Motivation

The recent financial crisis led the world into what is now called the Great Recession, in reference to the Great Depression of the 1930s. Economic recovery is still nascent in some parts of Europe. Shortcomings in the working of capital markets undermined corporate investment and spread unemployment. Hence, they rose inequalities, harmed well-being of citizens, and built mistrust vis-àvis decision makers and scientists. These fallouts affected society’s innovation and openness. The European Commission has identified investment, growth, and creation of jobs as the key objectives of its agenda. To reach these objectives, it brings forward further policy initiatives such as the EU capital markets union to improve access to capital for businesses, especially SMEs.

The European Commission has identified sound scientific evidence as a key element of policy-making at all levels of the European process. Yet, the European huge research potential in social sciences has not been entirely realised due to a lack of empirical works. The weak empirical foundations of the analytical models used to analyse structural and cyclical changes has become obvious in the fierce debate among scholars following the financial crisis. One of the main reasons for this shortcoming is the scarcity of detailed historical high-quality firm level data for Europe available to test these models, which are crucial to understand the interactions between financial, economic, and social evolutions. This scarcity is particularly glaring at the European level: policy for the future must be aware of both the dynamics inherited from the past and the directions these dynamics are structuring the present.

The “Big data” revolution in historical social sciences will bring crucial progress in and fundamental revisions of current knowledge of the EU economy. The scaling-up in both variety and size of available historical high-quality economic and financial data for Europe has the potential for a major epistemological rupture. On the one hand, datasets are usually build to test models and bring answers to specific questions, but in the new paradigm trends and patterns in the data will emerge due to data mining techniques independently from preliminary research questions: History is a boundless natural laboratory for a host of economic and financial experiences. On the other hand, the building of historical “born-on-paper” big data – as opposite to “born-digital” data – represent a unique occasion to bring down barriers not only between social sciences but also between social and “hard sciences” in the context of interdisciplinary digital humanities.

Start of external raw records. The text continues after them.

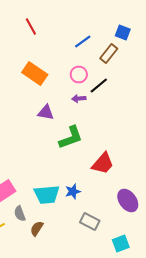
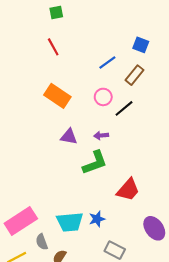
blue square: (123, 32) -> (141, 45), moved
purple arrow: (79, 98) -> (101, 136), moved

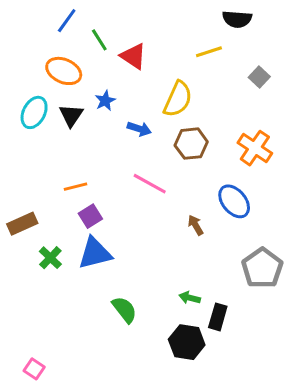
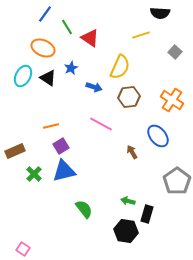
black triangle: (71, 115) -> (48, 78), turned -30

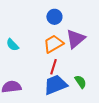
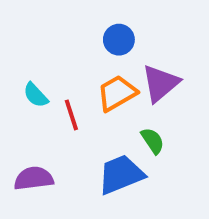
red line: (53, 67) -> (71, 115), moved, turned -35
green semicircle: (80, 82) -> (153, 141), moved

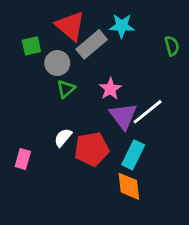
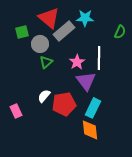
green semicircle: (172, 46) -> (120, 32), turned 40
white line: (148, 112) -> (99, 58), moved, turned -50
pink rectangle: (23, 159) -> (16, 111), turned -40

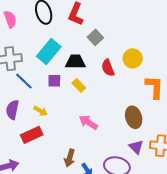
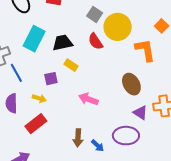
gray square: (95, 37) -> (95, 14), moved
yellow circle: (133, 58) -> (118, 27), size x1.4
blue line: (24, 81) -> (16, 73), turned 30
purple square: (54, 81) -> (51, 79), moved

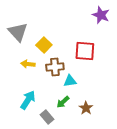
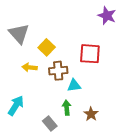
cyan arrow: (28, 100) -> (16, 106), moved
green arrow: (63, 102) -> (67, 108), turned 128

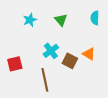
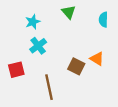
green triangle: (61, 20) -> (69, 12), moved
cyan cross: (51, 51) -> (38, 46), moved

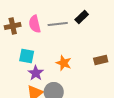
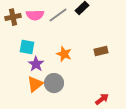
pink semicircle: (35, 24) -> (35, 15), turned -78
gray line: (58, 24) -> (58, 15), turned -30

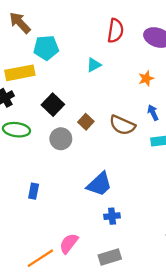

USA has been investing enormous resources to build and link databases suited for research over the long run. The Collaborative for Historical Information and Analysis (CHIA) links academic and research institutions to sustain a Human System Data Resource, connecting variables to analyze many areas of human experience. The Wharton Research Data Services (WRDS) provides the user with one location to access over 250 terabytes of data across multiple disciplines including accounting, banking, economics, healthcare, insurance and marketing. The Center for Research in Security Prices (CRSP), the most widely used database in finance, contains prices and dividends for shares listed on the New York Stock Exchange since 1926. A Google Scholar search on scientific papers that have used CRSP data returns nearly 46,000 hits including many papers by Nobel prizes. But the use of US data precludes any understanding of the features of the European economy. Because of the USA’s dominant position in data production, American companies are frequently and implicitly deemed “representative” or “the norm”. Lessons are consequently drawn from their behaviour that are supposed to be applicable everywhere, generating many biases.

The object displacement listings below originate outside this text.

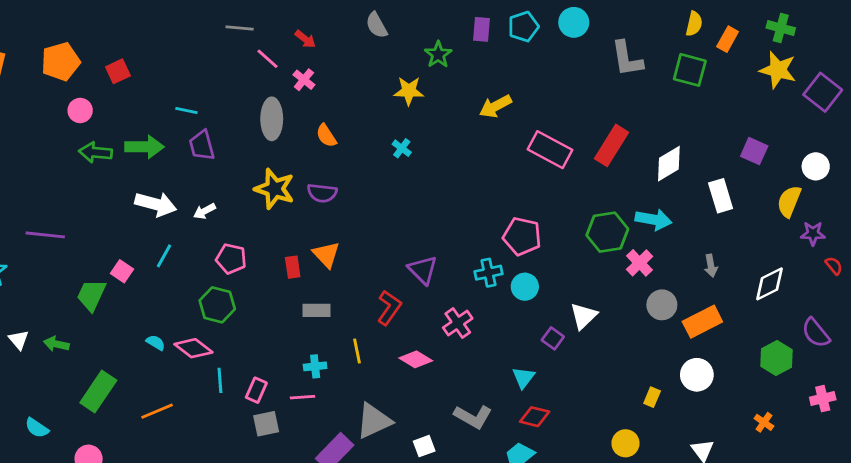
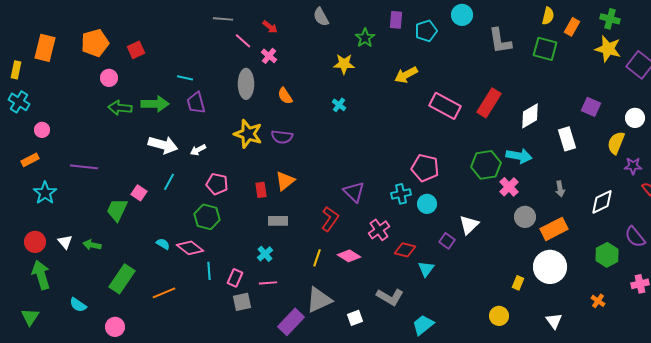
cyan pentagon: (523, 27) -> (426, 31), moved
orange triangle: (326, 255) -> (285, 181), turned 35
yellow line: (357, 351) -> (317, 258), moved, turned 30
cyan cross: (315, 366) -> (265, 254), moved, turned -35
white circle: (697, 375) -> (550, 267), size x1.4
red diamond: (535, 417) -> (405, 250), moved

Today, only a very few large stand-alone databases have been built so far on Europe by both academic community (e.g. the London Share Prices Database of the London Business School) and private companies (e.g. the US Datastream), without any concern for interoperability. Within the academia, considerable resources have been devoted to data building, very often with the aim to study very specific issues. Such datasets are without any systematic comparative or diachronic analytic purpose and have no concept for cumulativity or sustainability. Hence, it is nearly impossible to compare the existing fragmented datasets. Moreover, a continuing access is not guaranteed, the data dissemination being often left at discretion of these individuals. Consequently, with no permanent infrastructure that cares about harmonization and access, these data are in most of the cases lost to the community.

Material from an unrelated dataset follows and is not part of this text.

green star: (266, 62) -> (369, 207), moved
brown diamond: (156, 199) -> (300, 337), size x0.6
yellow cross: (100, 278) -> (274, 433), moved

On the other hand, the very few historical series that are contained in some commercial databases are sometimes unsuitable for research, but daily used by business and academia. They can give rise to serious errors, because they are poorly documented and flawed because based on easy-to-find but inappropriate sources. The building of such data requires sharp interdisciplinary skills, some of which are specific to a country, or even to a region, because of the heterogeneity of historical business rules and practises. These peculiarities call for an ad hoc Research Infrastructure (RI) able to connect to other already existing ones.